-- Begin Records to use --
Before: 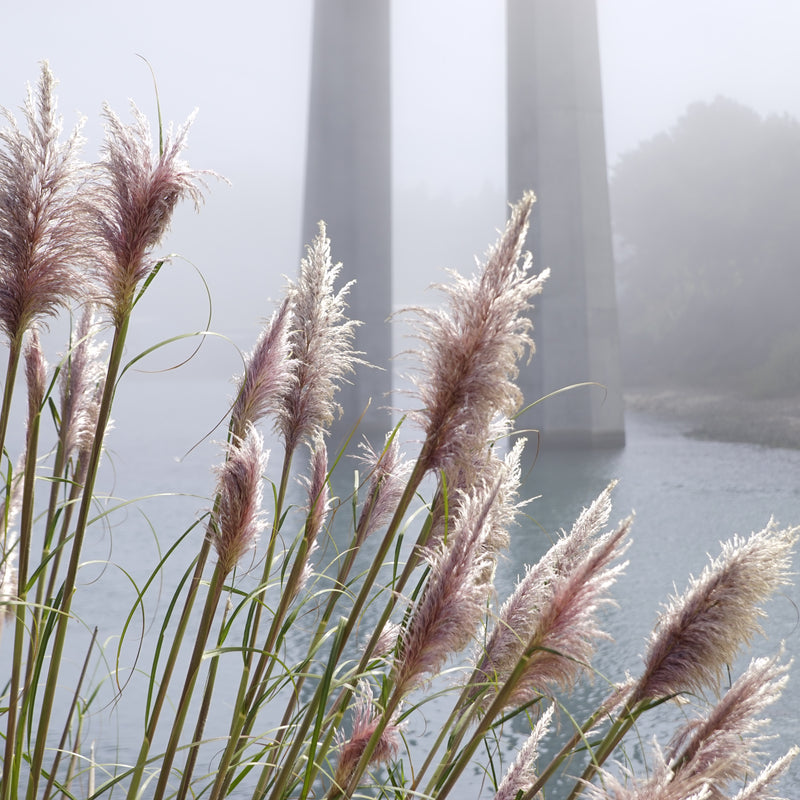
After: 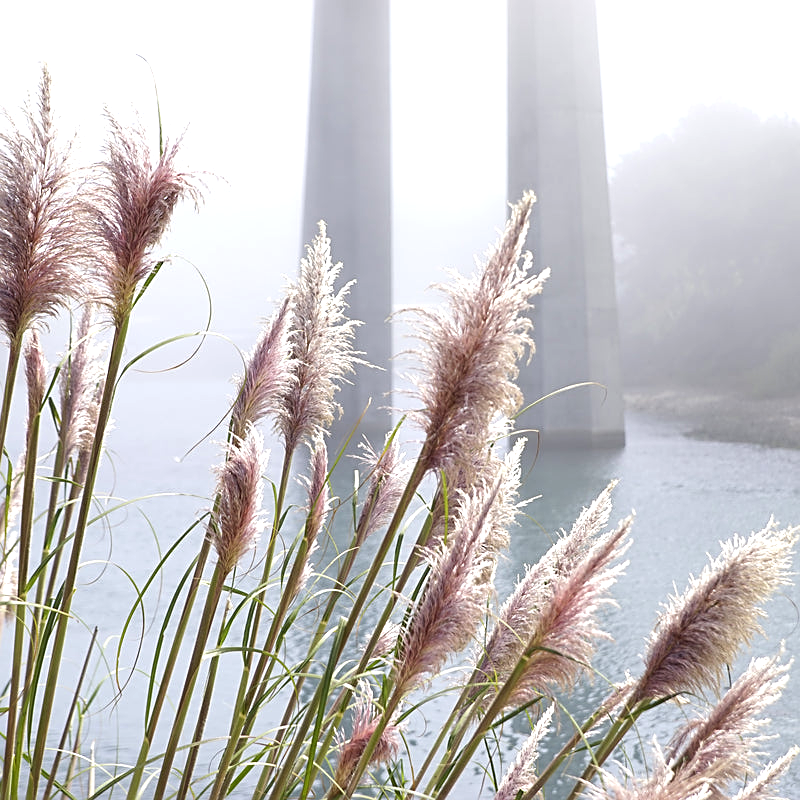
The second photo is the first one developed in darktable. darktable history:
sharpen: on, module defaults
exposure: exposure 0.509 EV, compensate highlight preservation false
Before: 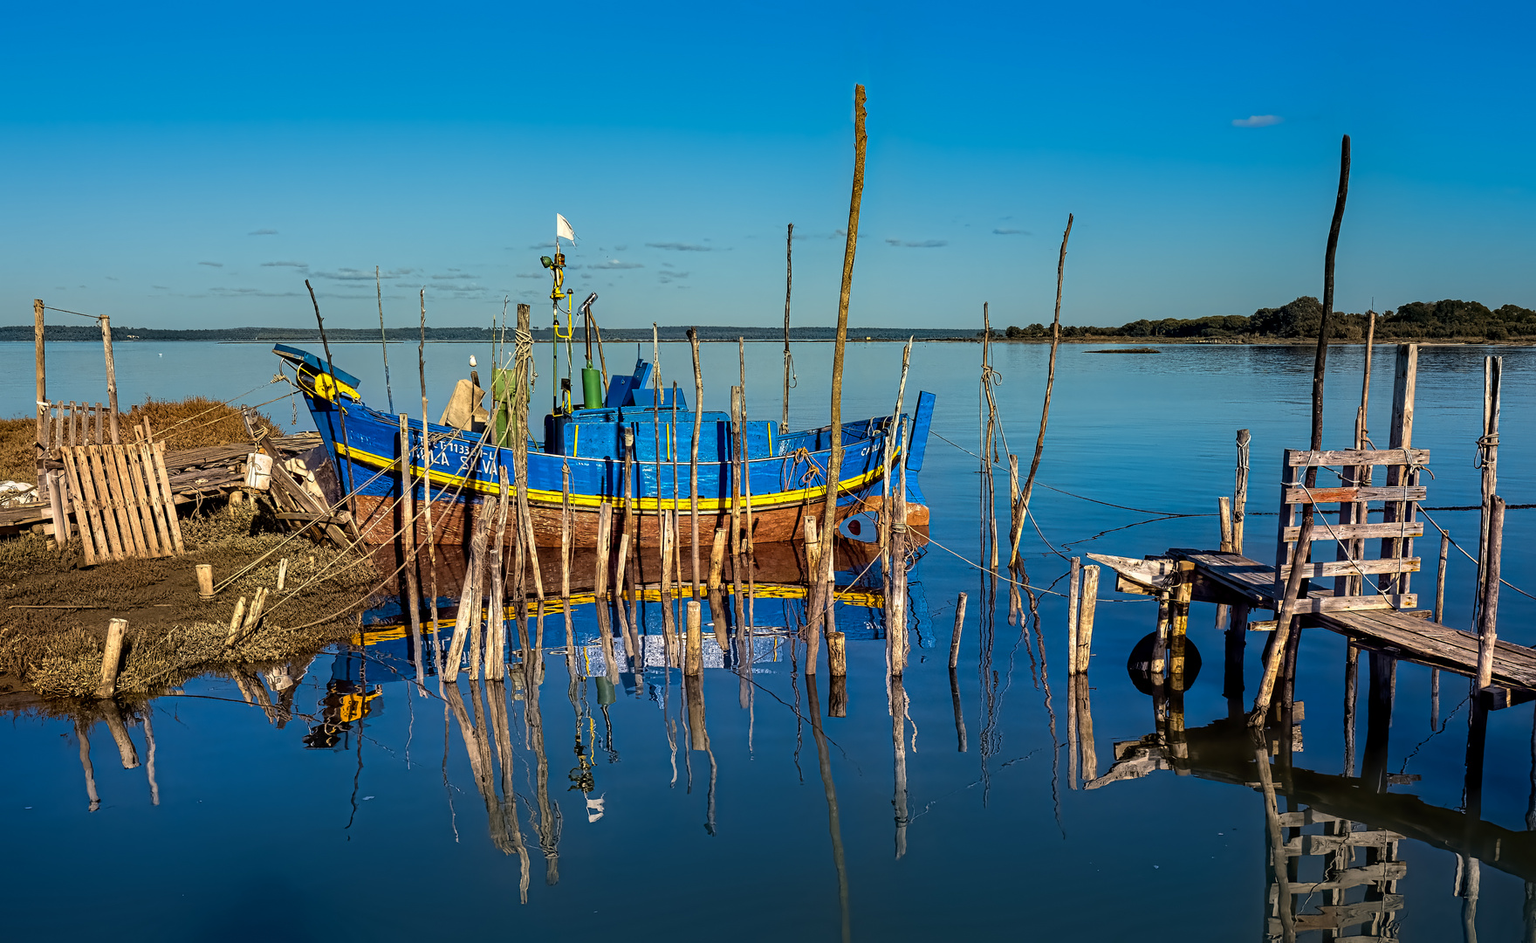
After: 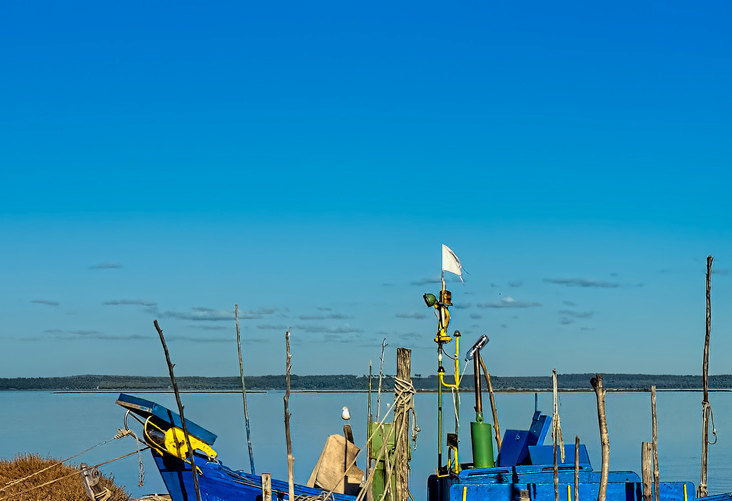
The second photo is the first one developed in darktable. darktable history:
color calibration: output R [0.999, 0.026, -0.11, 0], output G [-0.019, 1.037, -0.099, 0], output B [0.022, -0.023, 0.902, 0], gray › normalize channels true, illuminant as shot in camera, x 0.358, y 0.373, temperature 4628.91 K, gamut compression 0.018
crop and rotate: left 11.152%, top 0.085%, right 47.255%, bottom 53.503%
-- End Records to use --
What is needed: Reproduce every line above word for word, but omit the pictures.

In response:
Before: 
After: 
The second photo is the first one developed in darktable. darktable history:
sharpen: on, module defaults
exposure: exposure 0.509 EV, compensate highlight preservation false
Before: 
After: 
The second photo is the first one developed in darktable. darktable history:
color calibration: output R [0.999, 0.026, -0.11, 0], output G [-0.019, 1.037, -0.099, 0], output B [0.022, -0.023, 0.902, 0], gray › normalize channels true, illuminant as shot in camera, x 0.358, y 0.373, temperature 4628.91 K, gamut compression 0.018
crop and rotate: left 11.152%, top 0.085%, right 47.255%, bottom 53.503%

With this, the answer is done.